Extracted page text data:
++++

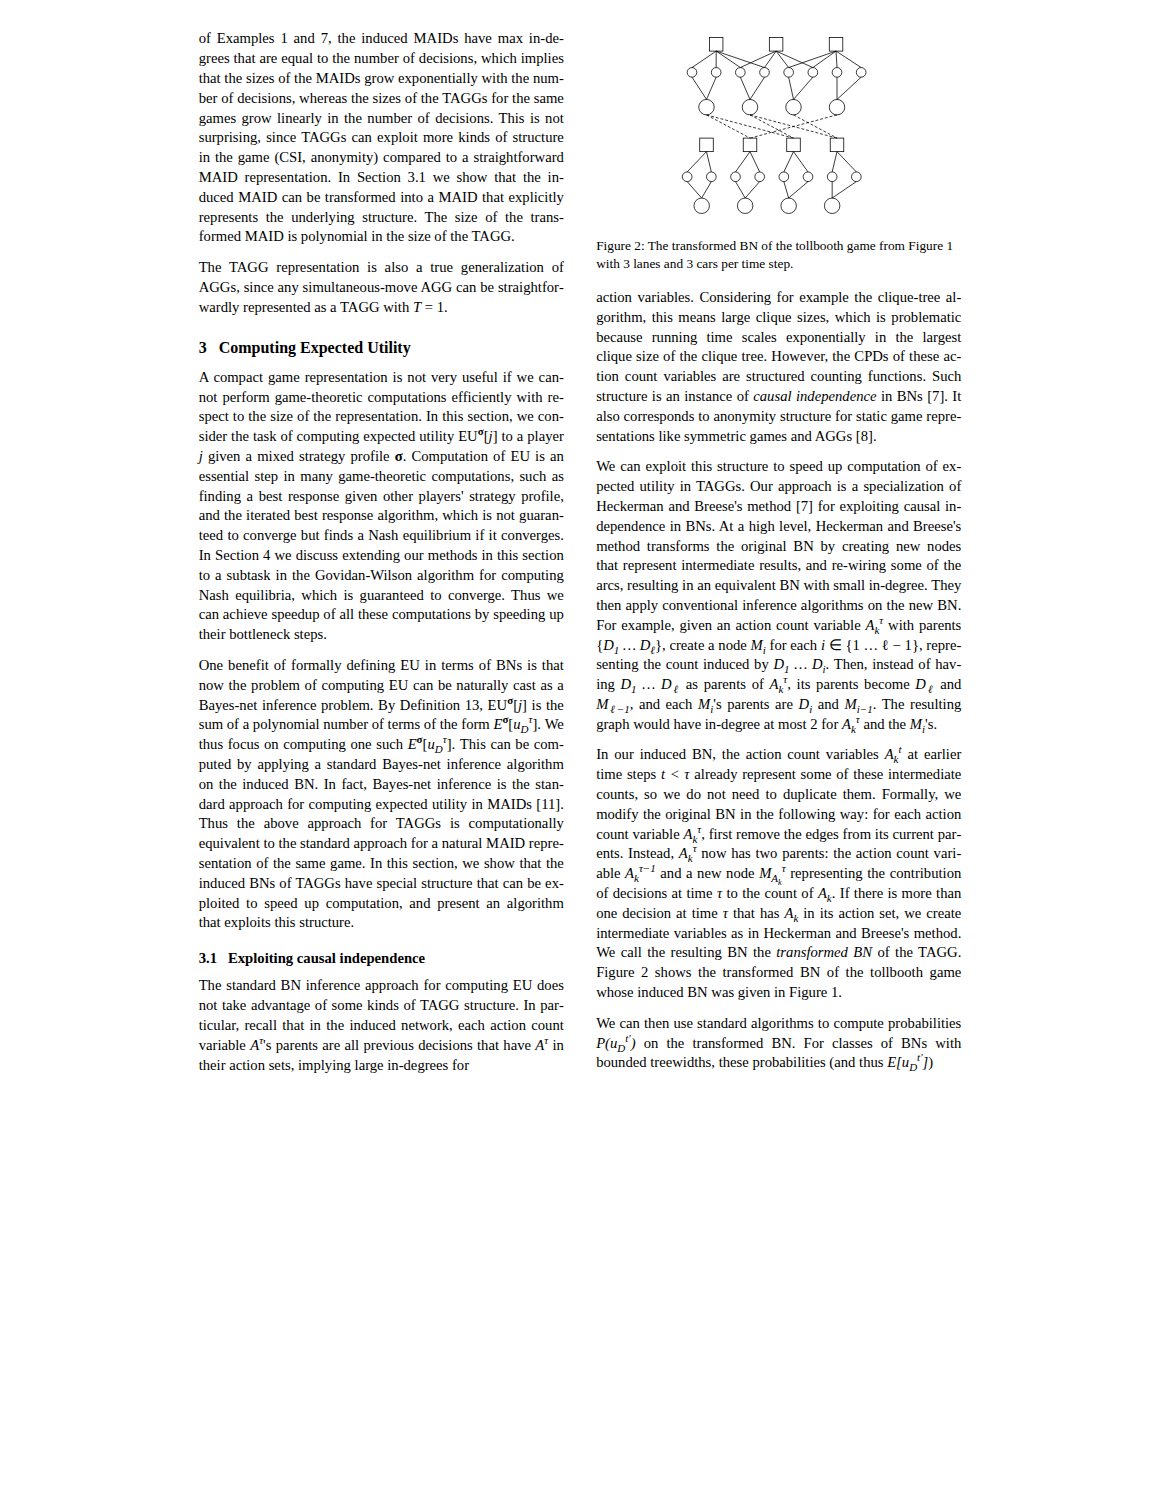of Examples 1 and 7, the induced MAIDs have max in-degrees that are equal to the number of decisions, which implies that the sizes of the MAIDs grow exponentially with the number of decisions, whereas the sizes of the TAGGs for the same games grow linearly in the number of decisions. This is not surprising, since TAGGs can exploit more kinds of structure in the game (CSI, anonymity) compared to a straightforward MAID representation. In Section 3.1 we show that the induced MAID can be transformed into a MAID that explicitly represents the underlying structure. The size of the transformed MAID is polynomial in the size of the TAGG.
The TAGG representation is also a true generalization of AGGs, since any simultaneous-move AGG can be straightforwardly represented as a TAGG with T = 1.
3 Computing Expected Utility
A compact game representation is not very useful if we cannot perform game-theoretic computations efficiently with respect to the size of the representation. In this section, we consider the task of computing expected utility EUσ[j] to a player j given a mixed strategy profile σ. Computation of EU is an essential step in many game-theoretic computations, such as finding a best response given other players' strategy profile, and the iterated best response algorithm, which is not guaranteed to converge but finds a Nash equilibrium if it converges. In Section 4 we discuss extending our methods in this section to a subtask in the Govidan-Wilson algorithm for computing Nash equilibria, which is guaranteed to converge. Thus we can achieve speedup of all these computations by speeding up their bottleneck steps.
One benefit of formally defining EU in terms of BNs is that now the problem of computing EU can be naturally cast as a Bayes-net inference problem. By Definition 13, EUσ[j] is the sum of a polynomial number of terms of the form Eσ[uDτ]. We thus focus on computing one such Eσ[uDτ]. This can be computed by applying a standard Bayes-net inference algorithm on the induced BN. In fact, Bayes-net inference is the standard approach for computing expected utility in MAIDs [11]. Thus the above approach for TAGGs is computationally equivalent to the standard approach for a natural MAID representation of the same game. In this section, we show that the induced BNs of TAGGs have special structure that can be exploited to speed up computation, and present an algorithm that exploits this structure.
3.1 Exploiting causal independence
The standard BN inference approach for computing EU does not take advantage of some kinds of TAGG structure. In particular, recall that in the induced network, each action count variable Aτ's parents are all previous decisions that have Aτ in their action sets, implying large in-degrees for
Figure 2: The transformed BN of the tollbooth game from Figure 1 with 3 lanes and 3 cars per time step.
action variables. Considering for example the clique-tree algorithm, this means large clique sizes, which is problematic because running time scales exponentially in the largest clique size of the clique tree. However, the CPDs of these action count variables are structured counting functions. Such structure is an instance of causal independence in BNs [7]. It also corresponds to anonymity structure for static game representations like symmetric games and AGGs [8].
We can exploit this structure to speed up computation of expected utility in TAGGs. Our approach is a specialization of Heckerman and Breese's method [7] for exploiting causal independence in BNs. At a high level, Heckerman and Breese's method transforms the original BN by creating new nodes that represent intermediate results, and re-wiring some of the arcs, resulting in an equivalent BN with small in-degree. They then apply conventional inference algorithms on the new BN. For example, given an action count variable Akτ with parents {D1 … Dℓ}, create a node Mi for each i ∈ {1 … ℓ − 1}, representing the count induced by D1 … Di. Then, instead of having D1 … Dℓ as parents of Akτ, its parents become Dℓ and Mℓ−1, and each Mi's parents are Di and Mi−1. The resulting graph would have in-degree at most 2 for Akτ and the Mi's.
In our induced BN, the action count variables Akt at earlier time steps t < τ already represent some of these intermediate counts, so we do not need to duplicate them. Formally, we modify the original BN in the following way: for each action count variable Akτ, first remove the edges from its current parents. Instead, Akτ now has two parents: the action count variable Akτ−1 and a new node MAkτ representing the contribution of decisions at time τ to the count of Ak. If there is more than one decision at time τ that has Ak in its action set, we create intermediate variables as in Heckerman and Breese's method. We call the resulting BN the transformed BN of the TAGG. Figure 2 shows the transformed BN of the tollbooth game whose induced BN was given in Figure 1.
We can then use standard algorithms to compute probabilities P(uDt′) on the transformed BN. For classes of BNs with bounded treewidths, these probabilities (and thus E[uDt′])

++++

** What is required **
In the entries above, find the line with "3 Computing Expected Utility" and the line with "A compact game", then set down exactly those two and every line between them, nothing else.

** Exercise answer **
3 Computing Expected Utility
A compact game representation is not very useful if we cannot perform game-theoretic computations efficiently with respect to the size of the representation. In this section, we consider the task of computing expected utility EUσ[j] to a player j given a mixed strategy profile σ. Computation of EU is an essential step in many game-theoretic computations, such as finding a best response given other players' strategy profile, and the iterated best response algorithm, which is not guaranteed to converge but finds a Nash equilibrium if it converges. In Section 4 we discuss extending our methods in this section to a subtask in the Govidan-Wilson algorithm for computing Nash equilibria, which is guaranteed to converge. Thus we can achieve speedup of all these computations by speeding up their bottleneck steps.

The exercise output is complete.